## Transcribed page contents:
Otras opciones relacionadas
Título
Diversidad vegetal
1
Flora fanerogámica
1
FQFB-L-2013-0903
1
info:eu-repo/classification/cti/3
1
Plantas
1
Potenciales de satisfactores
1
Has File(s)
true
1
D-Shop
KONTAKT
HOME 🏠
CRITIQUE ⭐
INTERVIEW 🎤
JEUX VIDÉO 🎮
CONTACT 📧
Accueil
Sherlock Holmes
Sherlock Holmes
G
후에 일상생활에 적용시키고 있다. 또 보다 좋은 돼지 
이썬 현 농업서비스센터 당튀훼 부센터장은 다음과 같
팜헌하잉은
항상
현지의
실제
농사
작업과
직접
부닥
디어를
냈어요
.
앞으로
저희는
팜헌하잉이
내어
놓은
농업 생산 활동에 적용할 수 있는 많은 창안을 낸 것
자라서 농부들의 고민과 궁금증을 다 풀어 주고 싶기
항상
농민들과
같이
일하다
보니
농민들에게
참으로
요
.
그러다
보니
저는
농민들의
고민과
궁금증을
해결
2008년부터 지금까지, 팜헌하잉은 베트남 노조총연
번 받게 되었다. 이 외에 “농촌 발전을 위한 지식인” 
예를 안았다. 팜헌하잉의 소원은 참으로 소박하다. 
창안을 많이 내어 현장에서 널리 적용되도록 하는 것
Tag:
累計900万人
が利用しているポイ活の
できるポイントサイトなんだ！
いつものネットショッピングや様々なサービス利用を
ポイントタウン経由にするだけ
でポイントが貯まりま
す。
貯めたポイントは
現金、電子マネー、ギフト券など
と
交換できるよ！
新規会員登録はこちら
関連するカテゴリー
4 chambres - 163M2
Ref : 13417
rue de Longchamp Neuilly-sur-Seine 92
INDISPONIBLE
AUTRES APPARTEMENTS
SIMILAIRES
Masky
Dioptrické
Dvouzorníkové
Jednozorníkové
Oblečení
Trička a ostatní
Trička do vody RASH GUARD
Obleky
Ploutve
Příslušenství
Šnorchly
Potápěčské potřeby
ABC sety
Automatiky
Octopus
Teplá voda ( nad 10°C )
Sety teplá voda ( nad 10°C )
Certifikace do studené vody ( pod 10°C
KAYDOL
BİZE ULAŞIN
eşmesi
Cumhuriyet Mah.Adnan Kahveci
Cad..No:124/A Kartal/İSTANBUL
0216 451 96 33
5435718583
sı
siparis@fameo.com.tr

## Task prompt:
Write only the number of lines in the entries that contain the word "Trička".

## Answer section:
2